Sonos provided the Bridge for our set up, and it honestly couldn’t have been any more effortless. You hook up the Bridge to your router, download the app on your phone, install the desktop app (found on the included CD) and follow a couple of instructions to sync the Sonos devices – that’s it. What’s more, any time you decide to add another speaker to any other room in the house – the setup is just as painless and you can still control them all in the same way.
Check out the video below to get an idea of just how easy it is.
Double The Power
A really useful feature of Sonos Play:3 speakers is their ability to work in Mono or Stereo mode – meaning you can easily set up a room with either one acting as left and right speakers. Doing this will create an awesome listening experience for sure but it’s an expensive alternative to the Play:3′s bigger brother, the Play:5 (which costs £90 more).
The small rubber feet around the rim of the Play:3 help to avoid scratching any surfaces when it’s placed vertically and of course helps to keep it steady.
Sonos speaker systems are controlled using free dedicated desktop and mobile apps. With thousands of worldwide radio stations to choose from plus access to streaming services like Spotify and Napster, the Sonos system provides a wide range of musical options that won’t leave you wanting.
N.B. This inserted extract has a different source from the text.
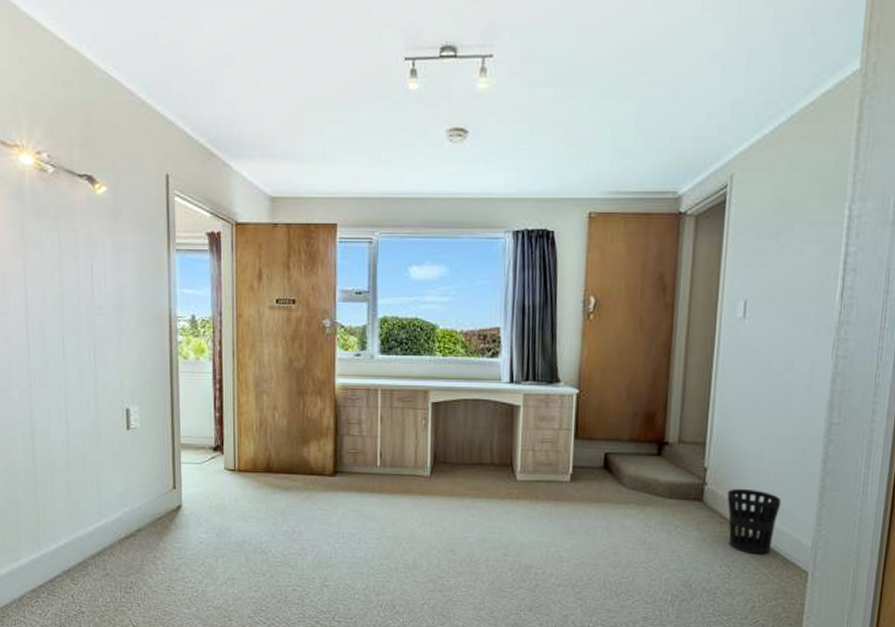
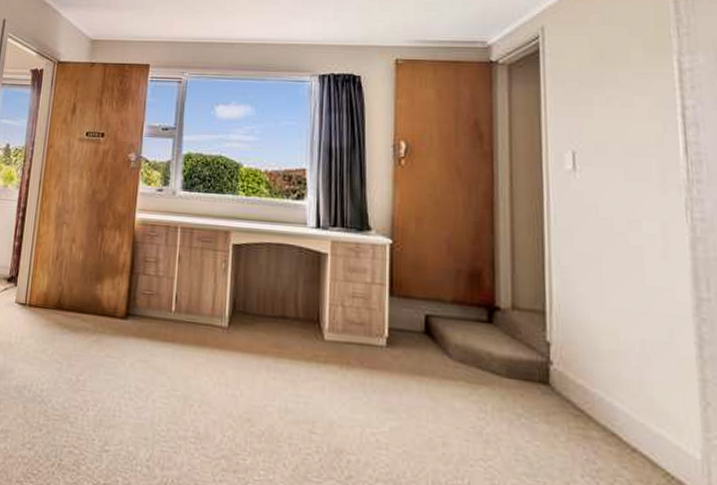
wastebasket: present [727,488,782,555] -> none [579,371,652,466]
If you’re already a customer of Napster for example, the integration is seamless and you can start to easily stream songs within moments of setting everything up. What’s more, with iOS devices you’re able to directly play your music library and using the desktop app, you can also use your existing iTunes library.
Admittedly, I found myself sitting next to the Play:3 in pure admiration of the sound it created more often than I expected. Considering its size it was impressive how it was able to flood my room with the ideal amount of bass for Hip-Hop, whilst still producing crystal clear vocals for R&B or Soul.
The kick from the bass was actually surprisingly good even without a subwoofer – relying instead on a rear facing bass radiator. I’m used to playing music on my 5.1 surround sound system and honestly I can’t say that I missed my subwoofer, that’s how good the bass on the Play:3 is.
No matter how hard I pushed it the Play:3 handled pretty much all kinds of music well and considering my varied iTunes library – that’s saying something! Although I expected to find a little distortion at higher volumes, it was able to effectively handle bass and treble well.
Even the mesh network worked flawlessly, with no buffering or issues of any sort. I could easily control the speaker from two floors away and there was hardly any lag between the apps and the Play:3.
Sonos Play:3: The Bottom Line
It’s a real shame that the Play:3 has no ports to handle external connections like Auxiliary cables. I don’t think that having that capability would detract from the product in any way – on the contrary it would actually make the user experience easier in circumstances where a media device (like an iPod) may not have wireless connectivity. Also, I felt that the Play:3 needed the Bridge to work properly and it should really be pushed as a necessary addition rather than an optional purchase.
Leaving those small criticisms aside, if you’re actively in the market for a premium sound system at a more affordable price point, better alternatives to the Play:3 will be few and far between.
Is it for everyone? – probably not, but for someone who’s serious about music and takes real pleasure out of good sound – I don’t think you can go wrong with it. When it’s all said and done, Sonos’ reputation continues to stand strong with the Play:3 and when it comes with a modest £269 price tag, you can rest assured that the investment will be worthwhile.